This is a TSA host so already has a bunch of ping and NRPE checks. Application specific checks are mostly looking at the index file:
- That there is an index file that parses and:
- it was recently updated
- it contains a recent run for:
- bridge descriptors
- relay descriptors
- exit lists
The old check uses bushel's CollecTor index parser, but we could equally hack up a single python script to do this with the JSON at a lower level. In the end it looks a lot like the Onionoo plugin on the TSA Nagios.
We have a Python script that runs on the TSA Nagios to check Onionoo.
A quick win for someone with some time, I had started extending this to check a relay's status (with a relay ops hat on):
- Onionoo is unhappy => UNKNOWN (because we're monitoring the relay not Onionoo)
- Tor version number not recommended => WARN
- Last changed address recently => WARN
- BadExit flag is present => WARN
- Not running => CRIT
- Rate of change of consensus weight is large => WARN
- Rate of change of bandwidth usage is large => WARN
- Otherwise => OK
If it's OK, output the current set of flags alphabetically sorted (or at least consistently sorted) and include the current consensus weight and bandwidth values in Nagios performance data format.

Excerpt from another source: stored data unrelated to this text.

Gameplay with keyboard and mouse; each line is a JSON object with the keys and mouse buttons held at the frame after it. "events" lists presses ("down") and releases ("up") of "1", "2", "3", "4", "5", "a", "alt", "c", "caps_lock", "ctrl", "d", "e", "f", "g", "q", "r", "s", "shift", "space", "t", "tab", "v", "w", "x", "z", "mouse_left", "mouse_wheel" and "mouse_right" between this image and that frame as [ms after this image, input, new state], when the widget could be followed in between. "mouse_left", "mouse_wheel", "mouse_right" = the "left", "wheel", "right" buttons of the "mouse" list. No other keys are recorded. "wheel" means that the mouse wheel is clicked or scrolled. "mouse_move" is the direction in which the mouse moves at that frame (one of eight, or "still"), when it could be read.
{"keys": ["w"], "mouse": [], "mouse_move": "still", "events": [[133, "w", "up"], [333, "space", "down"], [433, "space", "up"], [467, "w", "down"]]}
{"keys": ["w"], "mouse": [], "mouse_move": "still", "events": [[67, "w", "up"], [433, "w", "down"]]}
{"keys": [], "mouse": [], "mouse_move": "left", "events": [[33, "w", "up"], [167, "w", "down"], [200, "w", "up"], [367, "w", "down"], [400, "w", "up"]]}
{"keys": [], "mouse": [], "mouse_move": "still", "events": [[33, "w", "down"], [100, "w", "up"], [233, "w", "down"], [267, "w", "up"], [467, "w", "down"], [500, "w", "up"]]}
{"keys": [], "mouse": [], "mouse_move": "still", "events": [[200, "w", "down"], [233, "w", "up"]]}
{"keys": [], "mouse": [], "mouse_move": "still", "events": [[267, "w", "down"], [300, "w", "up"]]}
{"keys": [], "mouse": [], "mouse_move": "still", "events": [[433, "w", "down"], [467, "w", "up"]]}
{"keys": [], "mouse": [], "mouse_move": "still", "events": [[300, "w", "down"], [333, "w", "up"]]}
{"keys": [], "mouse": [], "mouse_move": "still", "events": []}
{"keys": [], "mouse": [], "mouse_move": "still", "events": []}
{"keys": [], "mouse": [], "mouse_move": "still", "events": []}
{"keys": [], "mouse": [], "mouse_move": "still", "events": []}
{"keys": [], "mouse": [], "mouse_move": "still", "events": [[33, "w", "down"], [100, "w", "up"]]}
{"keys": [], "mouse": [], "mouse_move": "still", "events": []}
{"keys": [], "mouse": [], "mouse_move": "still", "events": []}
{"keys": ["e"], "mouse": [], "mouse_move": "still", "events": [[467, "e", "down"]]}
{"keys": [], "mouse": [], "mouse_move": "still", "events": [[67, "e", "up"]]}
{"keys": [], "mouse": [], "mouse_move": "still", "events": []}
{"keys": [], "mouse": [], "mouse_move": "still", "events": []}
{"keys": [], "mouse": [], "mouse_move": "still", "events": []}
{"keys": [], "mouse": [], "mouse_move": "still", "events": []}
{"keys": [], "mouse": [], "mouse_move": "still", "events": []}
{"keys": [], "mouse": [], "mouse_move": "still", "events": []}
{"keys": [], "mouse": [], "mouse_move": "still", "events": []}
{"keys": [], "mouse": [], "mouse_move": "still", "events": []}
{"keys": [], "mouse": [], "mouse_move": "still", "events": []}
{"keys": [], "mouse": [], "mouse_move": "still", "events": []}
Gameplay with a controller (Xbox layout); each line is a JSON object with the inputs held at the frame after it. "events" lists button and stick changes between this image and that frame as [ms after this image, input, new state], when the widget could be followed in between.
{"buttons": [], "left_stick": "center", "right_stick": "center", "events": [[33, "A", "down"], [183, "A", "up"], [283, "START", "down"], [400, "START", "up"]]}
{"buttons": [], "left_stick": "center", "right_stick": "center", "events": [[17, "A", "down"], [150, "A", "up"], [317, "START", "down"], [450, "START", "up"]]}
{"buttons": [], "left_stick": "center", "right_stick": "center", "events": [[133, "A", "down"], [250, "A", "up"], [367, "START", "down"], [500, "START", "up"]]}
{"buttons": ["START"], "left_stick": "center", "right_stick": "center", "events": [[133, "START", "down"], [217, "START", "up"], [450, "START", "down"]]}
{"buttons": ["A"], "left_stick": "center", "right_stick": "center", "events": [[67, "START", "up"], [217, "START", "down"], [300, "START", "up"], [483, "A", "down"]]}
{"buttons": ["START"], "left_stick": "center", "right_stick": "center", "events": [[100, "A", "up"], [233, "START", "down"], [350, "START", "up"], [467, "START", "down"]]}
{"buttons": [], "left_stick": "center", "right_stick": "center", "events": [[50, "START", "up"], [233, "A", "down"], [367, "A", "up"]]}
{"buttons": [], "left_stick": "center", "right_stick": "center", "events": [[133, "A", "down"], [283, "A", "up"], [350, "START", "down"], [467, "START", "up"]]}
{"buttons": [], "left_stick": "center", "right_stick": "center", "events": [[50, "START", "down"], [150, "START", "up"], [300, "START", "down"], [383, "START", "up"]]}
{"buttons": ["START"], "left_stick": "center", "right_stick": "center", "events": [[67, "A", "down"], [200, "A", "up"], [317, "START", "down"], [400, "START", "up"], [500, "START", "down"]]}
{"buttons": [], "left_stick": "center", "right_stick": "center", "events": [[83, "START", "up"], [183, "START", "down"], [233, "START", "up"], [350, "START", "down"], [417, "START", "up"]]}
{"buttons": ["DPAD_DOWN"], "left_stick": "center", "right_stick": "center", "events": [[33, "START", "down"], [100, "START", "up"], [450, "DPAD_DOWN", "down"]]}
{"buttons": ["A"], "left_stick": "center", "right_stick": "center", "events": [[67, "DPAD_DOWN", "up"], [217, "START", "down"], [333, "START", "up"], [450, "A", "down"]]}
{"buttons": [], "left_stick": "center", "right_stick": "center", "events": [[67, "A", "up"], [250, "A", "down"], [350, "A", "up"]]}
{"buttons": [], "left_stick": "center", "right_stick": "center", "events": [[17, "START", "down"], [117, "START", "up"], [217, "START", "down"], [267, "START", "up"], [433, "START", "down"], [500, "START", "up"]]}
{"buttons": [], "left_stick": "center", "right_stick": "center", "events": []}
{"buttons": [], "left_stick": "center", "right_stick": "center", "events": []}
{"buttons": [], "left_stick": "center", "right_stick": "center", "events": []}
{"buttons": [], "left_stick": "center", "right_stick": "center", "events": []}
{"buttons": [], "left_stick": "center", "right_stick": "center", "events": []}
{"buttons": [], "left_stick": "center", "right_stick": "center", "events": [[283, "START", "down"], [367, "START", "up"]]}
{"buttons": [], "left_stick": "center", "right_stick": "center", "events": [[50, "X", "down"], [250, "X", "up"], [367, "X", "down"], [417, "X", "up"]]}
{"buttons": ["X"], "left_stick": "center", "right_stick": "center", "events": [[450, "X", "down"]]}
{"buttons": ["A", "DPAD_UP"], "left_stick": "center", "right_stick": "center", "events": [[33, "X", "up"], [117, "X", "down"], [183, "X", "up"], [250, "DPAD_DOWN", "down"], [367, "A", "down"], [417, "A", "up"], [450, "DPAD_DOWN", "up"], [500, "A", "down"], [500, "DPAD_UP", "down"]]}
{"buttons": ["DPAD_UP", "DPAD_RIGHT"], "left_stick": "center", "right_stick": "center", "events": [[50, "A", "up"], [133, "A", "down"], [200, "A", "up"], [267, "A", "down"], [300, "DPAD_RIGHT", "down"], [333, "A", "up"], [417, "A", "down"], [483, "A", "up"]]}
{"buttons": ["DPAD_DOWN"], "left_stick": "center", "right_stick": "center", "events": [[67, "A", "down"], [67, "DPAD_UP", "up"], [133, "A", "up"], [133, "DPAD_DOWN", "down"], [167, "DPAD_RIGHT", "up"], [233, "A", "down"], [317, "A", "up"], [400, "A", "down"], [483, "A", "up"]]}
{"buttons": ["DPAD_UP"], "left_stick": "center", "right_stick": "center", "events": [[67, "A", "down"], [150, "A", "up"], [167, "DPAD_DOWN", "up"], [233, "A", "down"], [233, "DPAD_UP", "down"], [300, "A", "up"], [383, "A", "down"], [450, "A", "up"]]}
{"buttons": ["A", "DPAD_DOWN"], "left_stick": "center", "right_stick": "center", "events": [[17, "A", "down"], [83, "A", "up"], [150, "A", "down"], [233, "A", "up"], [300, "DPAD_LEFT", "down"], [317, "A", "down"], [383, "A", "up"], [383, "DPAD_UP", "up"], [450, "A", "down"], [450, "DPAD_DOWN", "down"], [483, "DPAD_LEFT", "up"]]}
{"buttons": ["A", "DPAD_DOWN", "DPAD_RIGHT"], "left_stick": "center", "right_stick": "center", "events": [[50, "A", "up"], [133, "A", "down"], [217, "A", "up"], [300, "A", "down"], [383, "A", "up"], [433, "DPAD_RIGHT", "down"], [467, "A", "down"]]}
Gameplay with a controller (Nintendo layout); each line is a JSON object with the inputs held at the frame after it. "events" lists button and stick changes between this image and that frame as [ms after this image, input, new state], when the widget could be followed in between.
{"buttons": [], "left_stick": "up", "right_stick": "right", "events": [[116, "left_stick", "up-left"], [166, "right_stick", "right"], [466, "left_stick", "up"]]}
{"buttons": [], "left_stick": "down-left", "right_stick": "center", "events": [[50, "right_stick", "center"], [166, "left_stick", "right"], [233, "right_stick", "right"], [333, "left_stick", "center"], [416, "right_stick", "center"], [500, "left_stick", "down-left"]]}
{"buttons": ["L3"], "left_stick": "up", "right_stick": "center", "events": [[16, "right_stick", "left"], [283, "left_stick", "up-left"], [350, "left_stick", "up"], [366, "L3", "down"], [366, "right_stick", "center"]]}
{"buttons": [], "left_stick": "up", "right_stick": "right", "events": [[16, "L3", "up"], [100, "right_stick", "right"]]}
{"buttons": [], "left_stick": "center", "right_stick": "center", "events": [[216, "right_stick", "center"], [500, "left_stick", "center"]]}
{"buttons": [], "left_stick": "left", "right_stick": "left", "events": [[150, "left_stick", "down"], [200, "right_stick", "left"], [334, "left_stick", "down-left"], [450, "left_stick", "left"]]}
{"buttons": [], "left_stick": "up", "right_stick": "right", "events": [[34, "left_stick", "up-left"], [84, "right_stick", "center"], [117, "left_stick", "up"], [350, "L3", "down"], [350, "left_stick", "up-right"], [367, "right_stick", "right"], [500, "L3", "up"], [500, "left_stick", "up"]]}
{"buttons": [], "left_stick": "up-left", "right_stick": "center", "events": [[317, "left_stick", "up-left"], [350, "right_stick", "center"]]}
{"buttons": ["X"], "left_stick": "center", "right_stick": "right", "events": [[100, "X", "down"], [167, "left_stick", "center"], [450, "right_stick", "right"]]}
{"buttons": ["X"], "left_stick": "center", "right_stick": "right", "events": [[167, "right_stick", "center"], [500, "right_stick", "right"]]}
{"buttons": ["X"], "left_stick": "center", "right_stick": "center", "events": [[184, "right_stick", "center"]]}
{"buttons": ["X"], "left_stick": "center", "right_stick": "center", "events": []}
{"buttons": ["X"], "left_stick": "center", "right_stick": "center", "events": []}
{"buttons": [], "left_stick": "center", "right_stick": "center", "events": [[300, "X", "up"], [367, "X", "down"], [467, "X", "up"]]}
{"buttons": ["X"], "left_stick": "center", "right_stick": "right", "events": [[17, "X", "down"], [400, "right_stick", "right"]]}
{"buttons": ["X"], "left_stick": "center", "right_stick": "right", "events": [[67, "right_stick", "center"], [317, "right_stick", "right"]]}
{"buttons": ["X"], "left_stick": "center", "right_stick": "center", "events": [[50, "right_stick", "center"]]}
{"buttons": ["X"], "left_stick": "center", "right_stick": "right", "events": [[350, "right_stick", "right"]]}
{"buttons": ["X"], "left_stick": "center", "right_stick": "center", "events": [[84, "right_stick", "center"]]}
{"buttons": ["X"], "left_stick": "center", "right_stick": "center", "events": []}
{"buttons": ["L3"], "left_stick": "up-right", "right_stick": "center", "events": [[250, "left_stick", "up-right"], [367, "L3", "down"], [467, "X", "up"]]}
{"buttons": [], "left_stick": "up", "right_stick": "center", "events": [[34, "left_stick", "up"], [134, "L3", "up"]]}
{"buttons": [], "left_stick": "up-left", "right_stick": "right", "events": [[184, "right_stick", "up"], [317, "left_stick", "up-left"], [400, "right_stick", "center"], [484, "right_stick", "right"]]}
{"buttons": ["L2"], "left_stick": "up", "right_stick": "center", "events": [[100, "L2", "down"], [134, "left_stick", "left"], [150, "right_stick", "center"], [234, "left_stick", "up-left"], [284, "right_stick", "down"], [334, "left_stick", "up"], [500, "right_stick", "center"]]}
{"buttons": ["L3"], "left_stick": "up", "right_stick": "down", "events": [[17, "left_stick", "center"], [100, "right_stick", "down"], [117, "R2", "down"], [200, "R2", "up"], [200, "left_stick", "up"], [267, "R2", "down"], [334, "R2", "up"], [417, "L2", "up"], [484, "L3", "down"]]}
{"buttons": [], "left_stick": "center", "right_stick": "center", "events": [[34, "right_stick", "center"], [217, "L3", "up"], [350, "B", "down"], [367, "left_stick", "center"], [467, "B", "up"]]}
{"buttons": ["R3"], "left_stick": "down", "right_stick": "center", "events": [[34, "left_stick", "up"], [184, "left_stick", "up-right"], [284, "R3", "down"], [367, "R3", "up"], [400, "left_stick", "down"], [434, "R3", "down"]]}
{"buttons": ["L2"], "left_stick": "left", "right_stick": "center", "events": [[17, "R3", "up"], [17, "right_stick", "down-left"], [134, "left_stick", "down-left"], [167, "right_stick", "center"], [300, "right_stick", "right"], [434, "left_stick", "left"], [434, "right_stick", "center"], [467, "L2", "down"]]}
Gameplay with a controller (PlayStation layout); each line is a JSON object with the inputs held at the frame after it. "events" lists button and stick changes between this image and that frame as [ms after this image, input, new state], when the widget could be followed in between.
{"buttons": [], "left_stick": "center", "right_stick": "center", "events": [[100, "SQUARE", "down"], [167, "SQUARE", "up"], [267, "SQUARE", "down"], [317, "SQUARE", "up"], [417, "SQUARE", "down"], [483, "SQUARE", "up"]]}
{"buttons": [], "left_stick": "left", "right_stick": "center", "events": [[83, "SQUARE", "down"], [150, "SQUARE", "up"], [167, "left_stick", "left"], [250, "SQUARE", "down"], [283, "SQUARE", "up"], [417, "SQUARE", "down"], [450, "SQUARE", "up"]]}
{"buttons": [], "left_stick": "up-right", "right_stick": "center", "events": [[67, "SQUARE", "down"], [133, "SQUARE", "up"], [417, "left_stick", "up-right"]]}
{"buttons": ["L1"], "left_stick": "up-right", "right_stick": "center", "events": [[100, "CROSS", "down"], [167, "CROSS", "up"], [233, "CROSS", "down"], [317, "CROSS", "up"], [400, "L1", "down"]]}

The primary issue with OnionPerfs is that they run out of disk space. A decent set of ping and NRPE checks should cover most of the common issues we've had.
Application specific checks would include:
- that a file is available in the webserver root for the last analysis run
- that there is something listening on the tgen connect port
- also on the onion service
- that the HTTPS certificate is valid and not about to expire (on port 8443)